## ACTIVITY:
Pull out every line below that holds the word "Statements".

Stored items from a collection
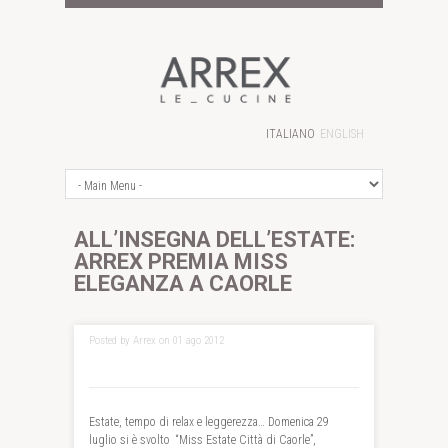
ITALIANO
ENGLISH
ALL’INSEGNA DELL’ESTATE:
ARREX PREMIA MISS
ELEGANZA A CAORLE
Posted by Arrex on 01 ago 2012
Estate, tempo di relax e leggerezza… Domenica 29
luglio si è svolto “Miss Estate Città di Caorle”,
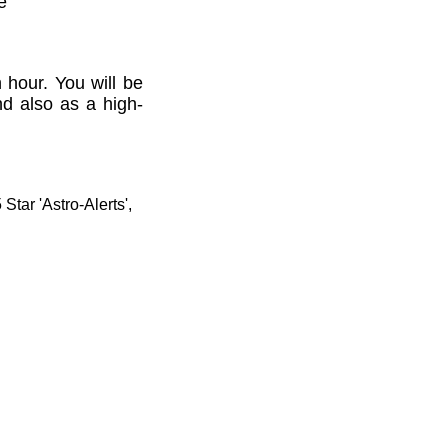
e'
 hour. You will be
nd also as a high-
tar 'Astro-Alerts',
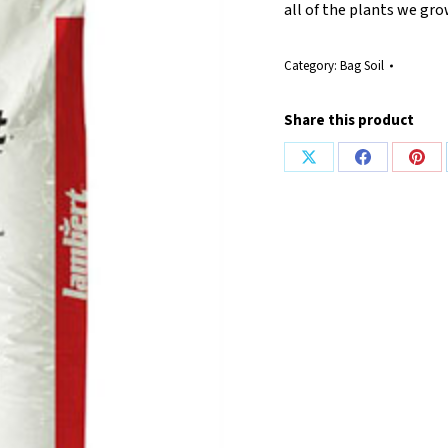
all of the plants we gro
Category:
Bag Soil
Share this product
Share
Share
Shar
on
on
on
X
Facebook
Pint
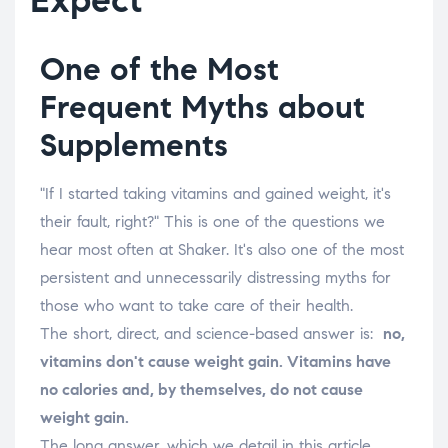
One of the Most
Frequent Myths about
Supplements
"If I started taking vitamins and gained weight, it's
their fault, right?" This is one of the questions we
hear most often at Shaker. It's also one of the most
persistent and unnecessarily distressing myths for
those who want to take care of their health.
The short, direct, and science-based answer is:
no,
vitamins don't cause weight gain. Vitamins have
no calories and, by themselves, do not cause
weight gain.
The long answer, which we detail in this article,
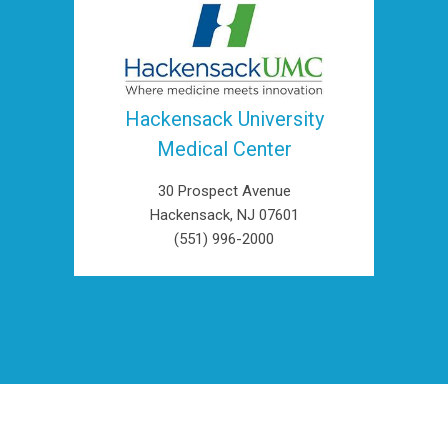
Hackensack University
Medical Center
30 Prospect Avenue
Hackensack, NJ 07601
(551) 996-2000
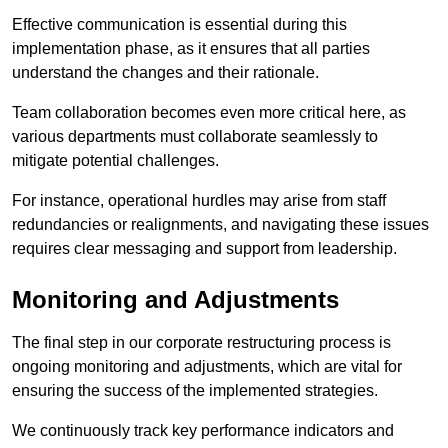
Effective communication is essential during this
implementation phase, as it ensures that all parties
understand the changes and their rationale.
Team collaboration becomes even more critical here, as
various departments must collaborate seamlessly to
mitigate potential challenges.
For instance, operational hurdles may arise from staff
redundancies or realignments, and navigating these issues
requires clear messaging and support from leadership.
Monitoring and Adjustments
The final step in our corporate restructuring process is
ongoing monitoring and adjustments, which are vital for
ensuring the success of the implemented strategies.
We continuously track key performance indicators and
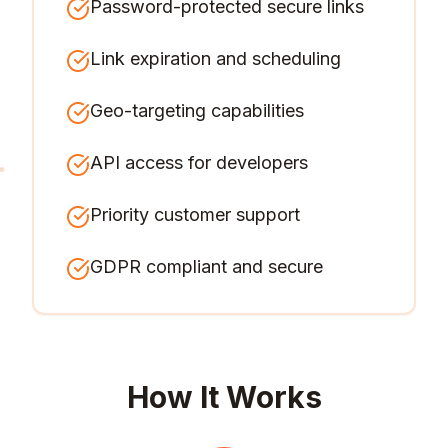
Password-protected secure links
Link expiration and scheduling
Geo-targeting capabilities
API access for developers
Priority customer support
GDPR compliant and secure
How It Works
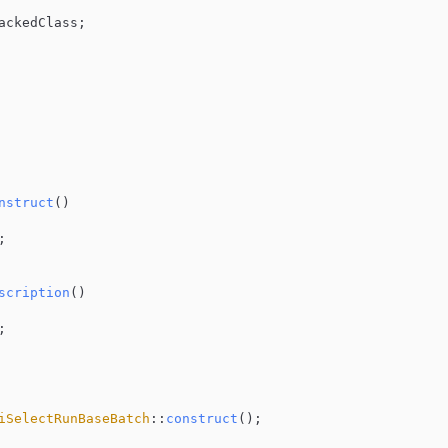
ackedClass;

nstruct
(
)



scription
(
)

;

iSelectRunBaseBatch
::
construct
();
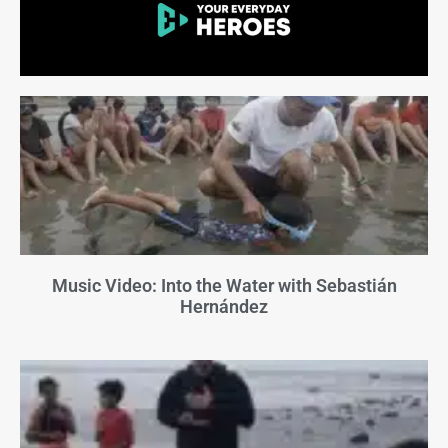
Music Video: Into the Water with Sebastián
Hernández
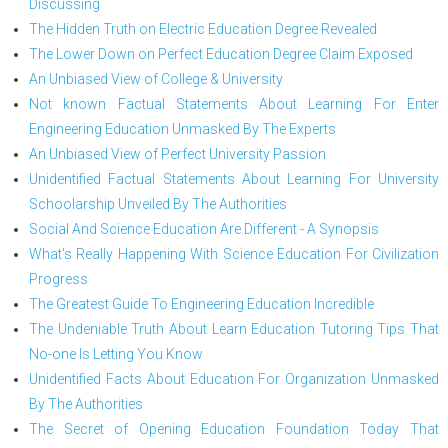
Discussing
The Hidden Truth on Electric Education Degree Revealed
The Lower Down on Perfect Education Degree Claim Exposed
An Unbiased View of College & University
Not known Factual Statements About Learning For Enter
Engineering Education Unmasked By The Experts
An Unbiased View of Perfect University Passion
Unidentified Factual Statements About Learning For University
Schoolarship Unveiled By The Authorities
Social And Science Education Are Different - A Synopsis
What's Really Happening With Science Education For Civilization
Progress
The Greatest Guide To Engineering Education Incredible
The Undeniable Truth About Learn Education Tutoring Tips That
No-one Is Letting You Know
Unidentified Facts About Education For Organization Unmasked
By The Authorities
The Secret of Opening Education Foundation Today That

## THE COMPLETED TASK:
Not known Factual Statements About Learning For Enter
Unidentified Factual Statements About Learning For University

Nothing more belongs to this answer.